Using NSAIDs to
Full Advantage
BY WILLIAM TOWNSEND, O.D.
JULY 1996
I was surprised to learn that many optometrists have never heard of managing viral keratoconjunctivitis, particularly epidemic keratoconjunctivitis (EKC), with topical nonsteroidal anti-inflammatory drugs (NSAIDs). Although NSAIDs may not be specified in the FDA protocol as a treatment for this condition, they have certainly gained popularity in recent years.
Before the introduction of topical NSAIDs, steroids were the only means for controlling the inflammation and pain associated with EKC. The problem with using steroids, however, is that the infiltrates often recur after discontinuing the drops.
NSAIDs block the cyclooxygenase branch of the arachidonic acid pathway. Almost all living cell membranes contain arachidonic acid, and any break in the integrity of the cell membrane, whether physiologic (as in mast cell degranulation), traumatic, photic (UV exposure) or chemical, leads to the release of this substance.
The enzyme cyclooxygenase converts arachidonic acid into prostaglandin, which enhances pain. By preventing its synthesis via steroids or NSAIDs, we can reduce patient discomfort. Blocking the conversion of cyclooxygenase into prostaglandin also reduces miosis, hyperemia, breakdown of the blood aqueous barrier and IOP elevation.
FOREIGN BODY REMOVAL
One of the most practical clinical uses for NSAIDs is in corneal foreign body removal. I'm sure we've all seen patients develop mild to severe uveitis one day after foreign body removal. Removing a foreign body, particularly with an Alger brush or corneal burr produces significant painful trauma to epithelial cell membranes. Two drops of a topical NSAID before and after foreign body removal can significantly reduce, and in many cases eliminate, this response. This regimen has greatly improved our rate of 'middle of the night' calls after foreign body removal. Oral NSAIDs are also helpful in moderating the pain associated with foreign body removal, we typically prescribe Advil, 400mg, every four hours the first day.

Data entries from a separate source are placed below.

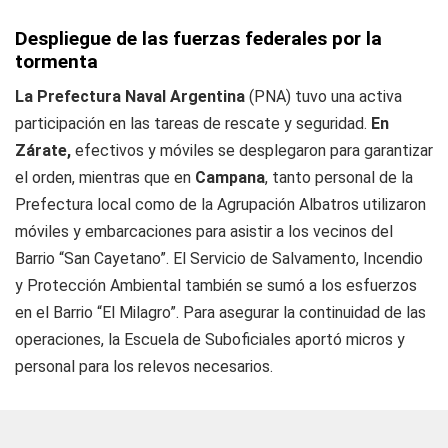
Despliegue de las fuerzas federales por la
tormenta
La Prefectura Naval Argentina
(PNA) tuvo una activa
participación en las tareas de rescate y seguridad.
En
Zárate,
efectivos y móviles se desplegaron para garantizar
el orden, mientras que en
Campana
, tanto personal de la
Prefectura local como de la Agrupación Albatros utilizaron
móviles y embarcaciones para asistir a los vecinos del
Barrio “San Cayetano”. El Servicio de Salvamento, Incendio
y Protección Ambiental también se sumó a los esfuerzos
en el Barrio “El Milagro”. Para asegurar la continuidad de las
operaciones, la Escuela de Suboficiales aportó micros y
personal para los relevos necesarios.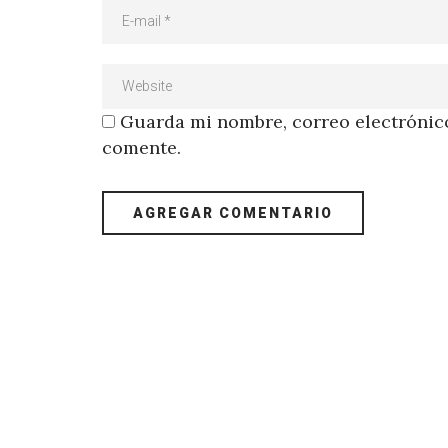
Guarda mi nombre, correo electrónico
comente.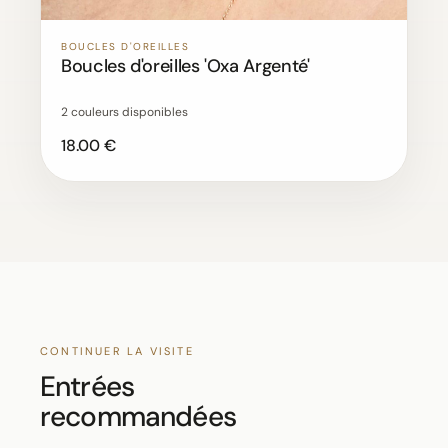
BOUCLES D'OREILLES
Boucles d'oreilles 'Oxa Argenté'
2 couleurs disponibles
18.00 €
CONTINUER LA VISITE
Entrées
recommandées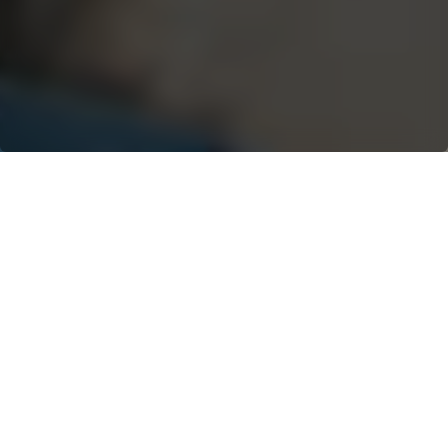
SOLUCIONES DE
MANIPULACIÓN DE
RESIDUOS Y
CHATARRA
Tanto los manipuladores de
residuos como los de chatarra
son esenciales para ayudar a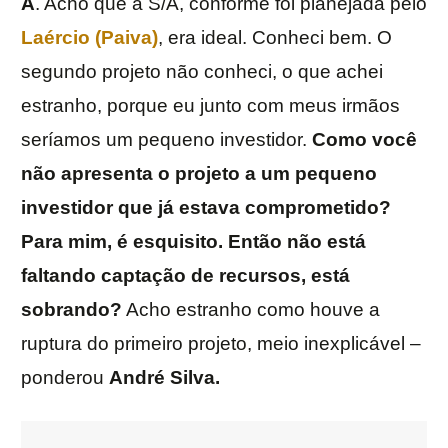
A
. Acho que a S/A, conforme foi planejada pelo
Laércio (Paiva)
, era ideal. Conheci bem. O
segundo projeto não conheci, o que achei
estranho, porque eu junto com meus irmãos
seríamos um pequeno investidor.
Como você
não apresenta o projeto a um pequeno
investidor que já estava comprometido?
Para mim, é esquisito. Então não está
faltando captação de recursos, está
sobrando?
Acho estranho como houve a
ruptura do primeiro projeto, meio inexplicável –
ponderou
André Silva.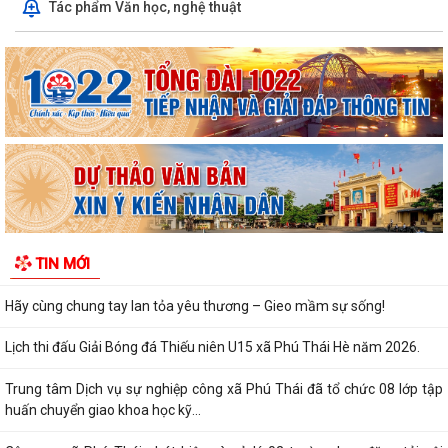
Tác phẩm Văn học, nghệ thuật
Thời hạn thực hiện Nghĩa vụ quân sự trong thời bình.
Công an xã Phú Thái tiếp tục lan tỏa Chương trình "Cha - Mẹ đỡ đầu"
Xăm mình có được đi nghĩa vụ quân sự không?
Hỏi - Trả lời: Học hết lớp mấy thì đủ tiêu chuẩn đi nghĩa vụ Quân sự?
TIN MỚI
Hỏi - Đáp về việc Trốn nghĩa vụ Quân sự sẽ bị xử lý như thế nào?
Hãy cùng chung tay lan tỏa yêu thương – Gieo mầm sự sống!
Lịch thi đấu Giải Bóng đá Thiếu niên U15 xã Phú Thái Hè năm 2026.
Trung tâm Dịch vụ sự nghiệp công xã Phú Thái đã tổ chức 08 lớp tập
huấn chuyển giao khoa học kỹ...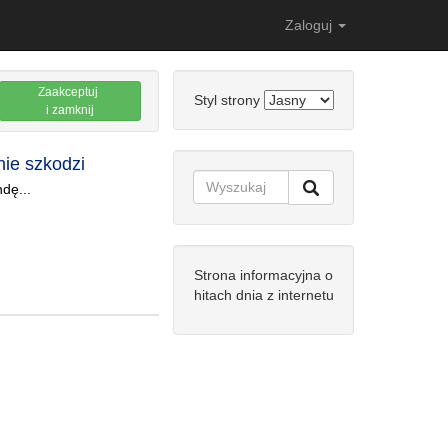
Zaloguj
Zaakceptuj
Styl strony
i zamknij
nie szkodzi
dę...
Strona informacyjna o
hitach dnia z internetu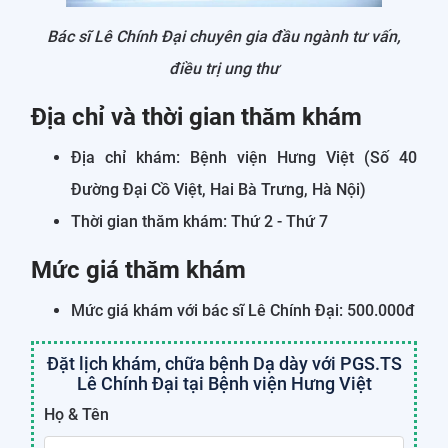
Bác sĩ Lê Chính Đại chuyên gia đầu ngành tư vấn,
điều trị ung thư
Địa chỉ và thời gian thăm khám
Địa chỉ khám: Bệnh viện Hưng Việt (Số 40
Đường Đại Cồ Việt, Hai Bà Trưng, Hà Nội)
Thời gian thăm khám: Thứ 2 - Thứ 7
Mức giá thăm khám
Mức giá khám với bác sĩ Lê Chính Đại: 500.000đ
Đặt lịch khám, chữa bệnh Dạ dày với PGS.TS
Lê Chính Đại tại Bệnh viện Hưng Việt
Họ & Tên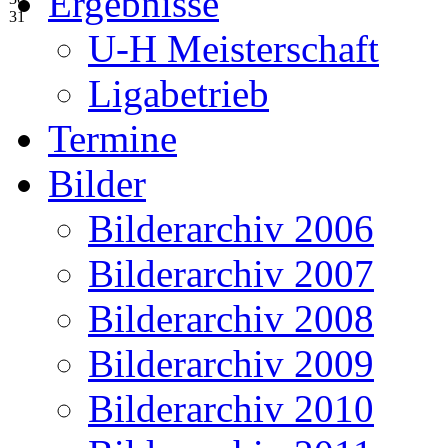
Ergebnisse
31
U-H Meisterschaft
Ligabetrieb
Termine
Bilder
Bilderarchiv 2006
Bilderarchiv 2007
Bilderarchiv 2008
Bilderarchiv 2009
Bilderarchiv 2010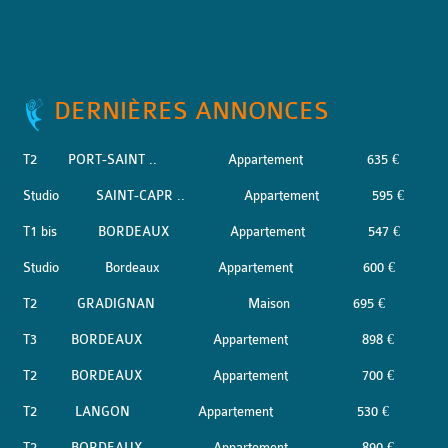
DERNIÈRES ANNONCES
T2
PORT-SAINT ..
Appartement
635 €
Studio
SAINT-CAPR ..
Appartement
595 €
T1 bis
BORDEAUX
Appartement
547 €
Studio
Bordeaux
Appartement
600 €
T2
GRADIGNAN
Maison
695 €
T3
BORDEAUX
Appartement
898 €
T2
BORDEAUX
Appartement
700 €
T2
LANGON
Appartement
530 €
T2
BORDEAUX
Appartement
890 €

Remember that oral NSAIDs are contraindicated in individuals with a history of peptic ulcers or severe renal disease.
PHOTIC INJURY
Photokeratitis presents another opportunity to combine oral and topical NSAID regimens to maximize patient comfort. When individuals fail to use adequate sun protection, they may present with an exquisitely painful, and usually bilateral, condition anywhere from eight to 12 hours after exposure. Photokeratitis patients benefit from the use of topical and oral NSAIDs. However, topical NSAIDs have an unfortunate side effect. The preservatives used in these medications retard healing, so in cases of photokeratitis, you should limit their use to no more than one drop per eye, four times a day.
ALLERGIES
The benefits of NSAIDs to treat ocular allergy are well known. Acular has been approved for this use for some time. Another application for NSAIDs is to manage giant papillary conjunctivitis (GPC). Several studies have shown that NSAIDs are effective in reducing the signs and symptoms of this condition. Adding an NSAID often helps relieve the itching, mucous discharge and papillary hypertrophy associated with GPC. We should point out, however, that in a work by Wood et al., it took Suprofen, the NSAID used in their study, three to four weeks to achieve a statistically significant level of symptomatic reduction and resolution of papillae. CLS
Dr. Townsend is in private practice in Canyon, Texas, and is a consultant at the Amarillo VA Medical Center.